The offering, the first IPO in over two months and the first Internet-related offering this year, was delayed over
revelations that a Bear Stearns analyst had touted the stock in an online roadshow that came barely two weeks after Wall Street firms agreed to a $1.4
billion settlement with regulators. The settlement is aimed at ending conflicting practices involving analysts that promote stocks for which the analyst’s firm is conducting investment banking services.
On Monday, The Wall Street Journal reported that Bear Stearns analyst James Kissane promoted the offering last week during a Webcast “net”
roadshow, a practice that is now forbidden
under the settlement between government regulators and Wall Street firms.
But after a delay in its debut while regulators looked into the matter, and following an apology by Bear Stearns, the Nashville-based company, which provides credit and
debit card-based payment processing services to small merchants, came to
market at $16 per share. It closed at $21 on the day — a rise of
iPayment said it would use the $46.1 million it raised to pay off debt,
with $5 million earmarked for working capital, and the remainder for general
corporate purposes, including potential acquisitions.

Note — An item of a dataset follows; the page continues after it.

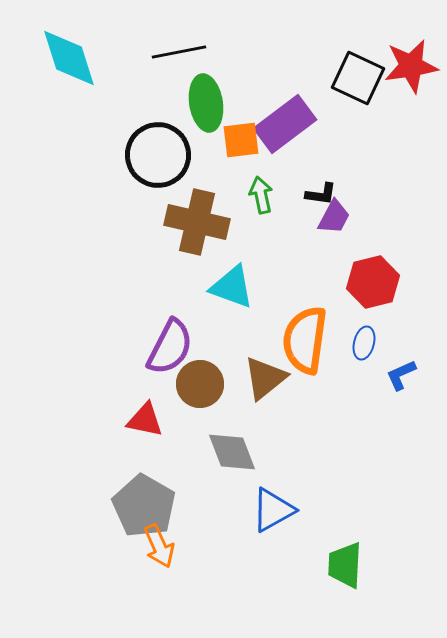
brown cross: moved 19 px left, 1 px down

The company said that, as of the end of December, it has helped process
credit card and debit card payments for about 56,000 active small merchants
across the U.S., including both traditional card-present, or “swipe,”
transactions, as well as card-not-present transactions, such as transactions
over the Internet or by mail, fax or telephone.

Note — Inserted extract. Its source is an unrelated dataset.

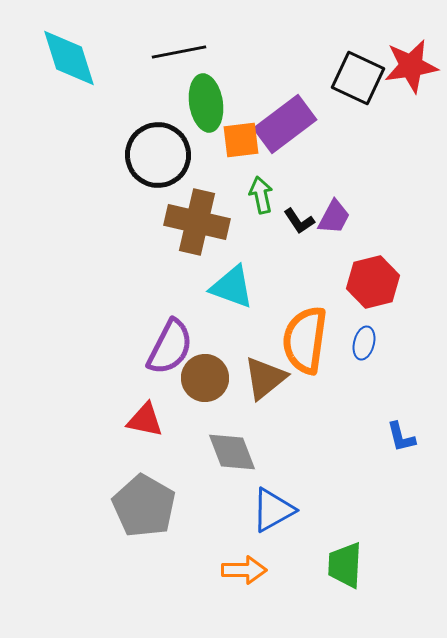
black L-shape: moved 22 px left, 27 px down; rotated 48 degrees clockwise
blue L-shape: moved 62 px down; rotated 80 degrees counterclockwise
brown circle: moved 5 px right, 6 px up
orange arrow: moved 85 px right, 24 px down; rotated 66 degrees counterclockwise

The company makes a business serving smaller merchants whose average
credit card volume of less than $250,000 a year requires them to pay higher
transaction fees in order to receive payment services from larger payment processors.

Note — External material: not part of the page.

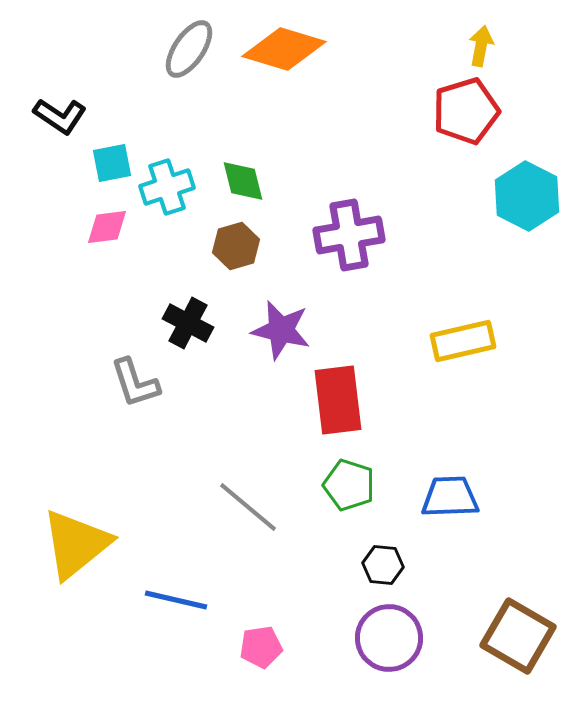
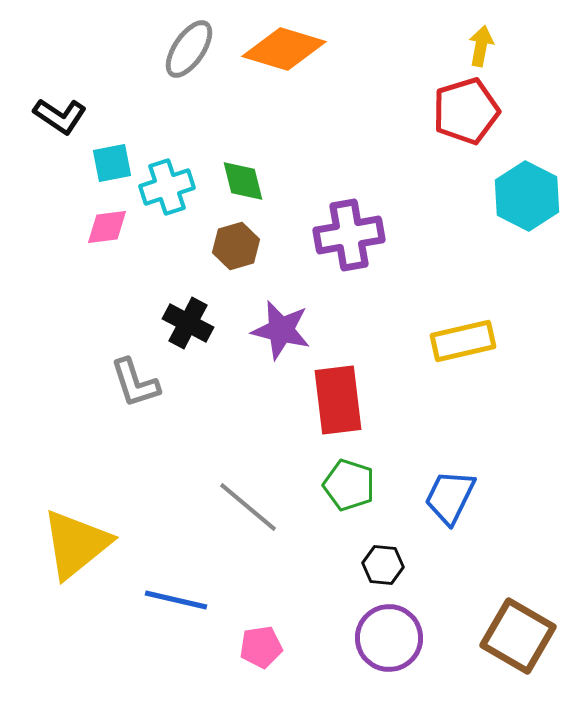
blue trapezoid: rotated 62 degrees counterclockwise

Despite the controversy regarding Bear Stearns, investors stepped up to
buy iPayment shares Monday, bidding up its price after trading began in the
early afternoon. The IPO came almost a week after another expected
tech-related IPO, DigitalNet, decided to postpone its offering, which had
been slated for last week.
The Bear Stearns’ apology over an analyst that apparently flouted a
landmark conflict of interest settlement was not the only reminder of the
conflict-of-interest charges leveled against Wall Street firms by regulators
in the wake of the dot-com bust.
Also on Monday, famed technology investment banker Frank Quattrone,
formerly of Credit Suisse First Boston, was indicted by a federal grand jury
on charges of obstructing justice. The indictment accuses Quattrone, who led
the IPOs of many technology and dot-com shares in the late 1990s bubble, of
trying to get co-workers to destroy potential evidence regarding alleged IPO
abuses after the firm knew of federal investigations.